Self-reliance as a cultural artifact has left Canadian society in much the same way as the “pioneer spirit” has. The pioneer spirit, the willingness for a person to enter the wilderness and shape the land by the sweat of their brow into a productive enterprise absent the trappings of civilization, was a large part of the collective Canadian psyche pre-1960. The whole pioneer spirit entity had as large components self-reliance, do it yourself and independence; to be a pioneer has as reality these components by virtue of the physical realities of pioneer life. The local midwife was the neighbour that rode a horse 15 miles in a snowstorm to deliver your baby OR as often as not, was your husband. Pioneers were forced by their chosen life course to find their own solutions, to be self-reliant. The narrative until 1960 supported this pioneering reality as a quality, as a cultural component.

Since 1960 there has been collectivization in Canadian society, granted with some positive outcomes, but at the near annihilation of self-reliance as a cultural artifact. One can contemplate self-reliance as a meme in many ways, a way of "being" passed from one generation to the next.  Self-reliance has been attacked by the migration in the general narrative away from independence as a virtue, to a narrative the increasingly directs people to find a solution from society. The seeking of solutions from each other, neighbour helping neighbour is generally a good thing, the relationship is pure functionality, uncorrupted if you will, human by humanity.

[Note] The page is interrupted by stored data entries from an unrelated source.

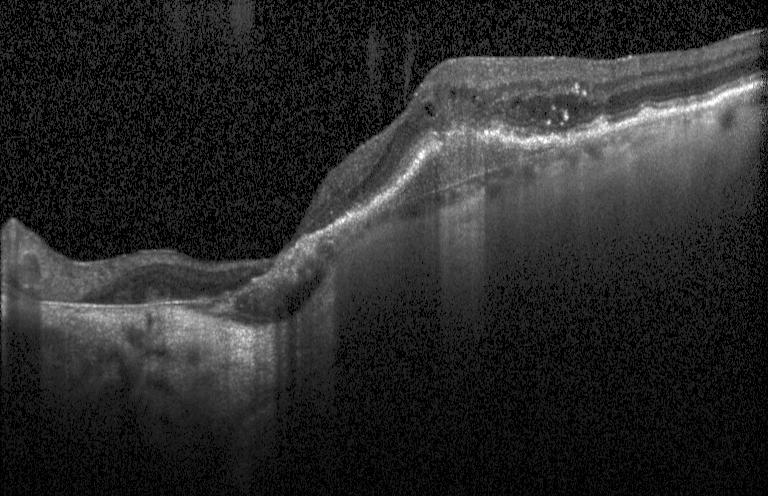 Diagnosis: choroidal neovascularization (CNV).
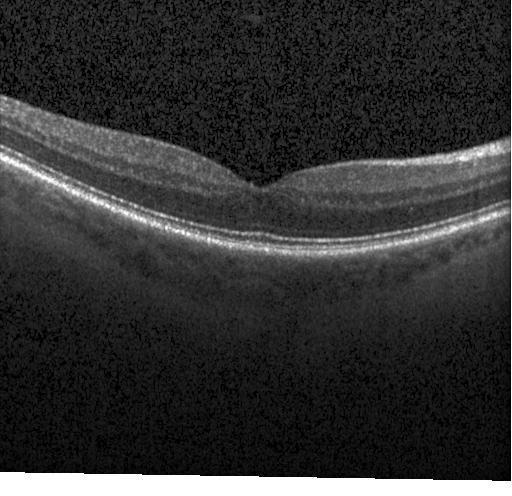 Diagnosis: no evidence of choroidal neovascularization, diabetic macular edema, or drusen.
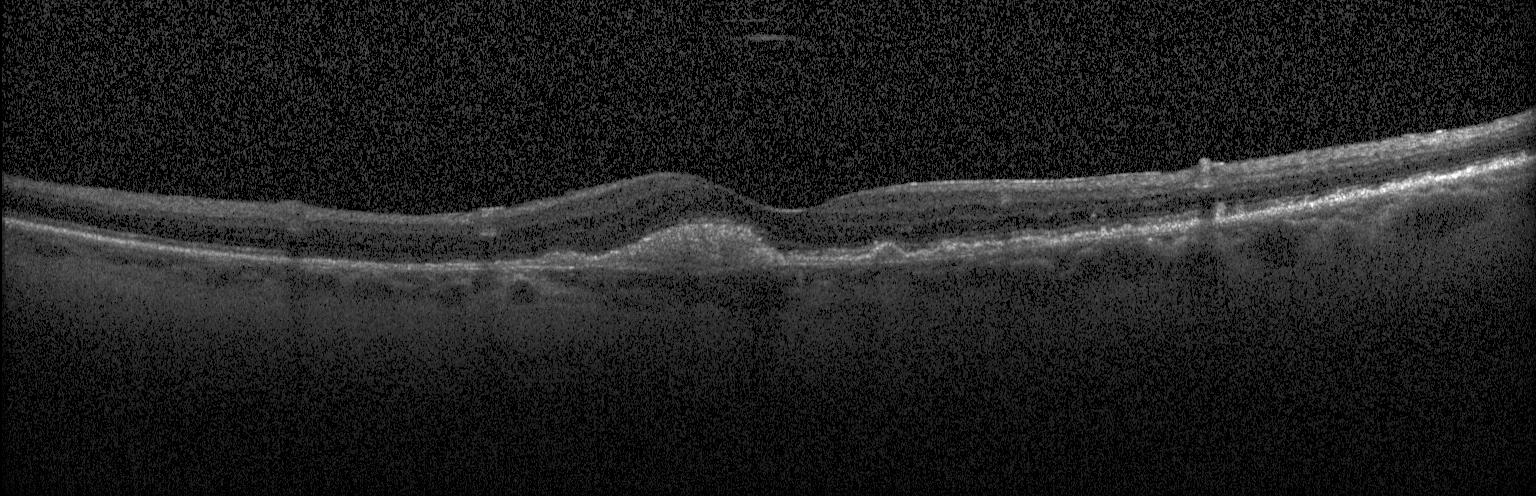

Optical coherence tomography scan — A choroidal neovascular membrane.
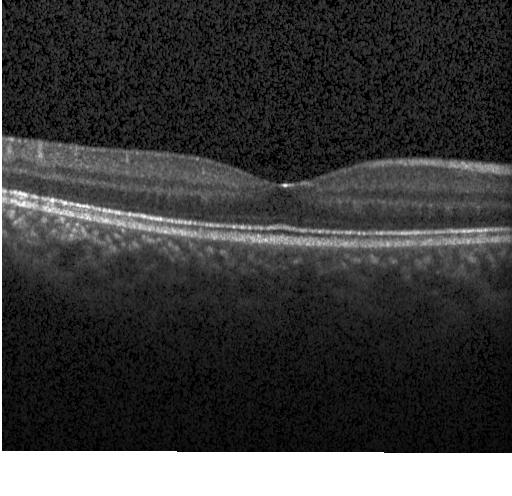

OCT B-scan showing no choroidal neovascularization, no diabetic macular edema, and no drusen.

The challenge comes, however, when the narrative drives people to self-serving institutions, in main created by or supported by government legislation.  The nature of our political system coupled with the migration to collectivism generates a pernicious circumstance where people become increasingly dependent, and with dependence comes subservience. It is subtle in execution and insidious by nature. Little by little, each year, fewer choices are our own.

You see, the government always has the choice to liberate, to grant self-reliance but rarely does. Contemplate our medical system. Ask yourself, why do we have a shortage of medical services and no government-sponsored self-diagnosis websites? Or ask yourself why is the process for getting the 10th same medical prescription the same as the first? Ask yourself, why are we required to have a prescription at all?  When you come up with the quick “obvious“ answer; please ask again.  

Medical care is only one place where there could be more self-reliance, there are many places in society where the extension of more judgment to the individual should exist in the context of personal choice, but more, however, more self-direction is needed so that people can exercise themselves in their best interest.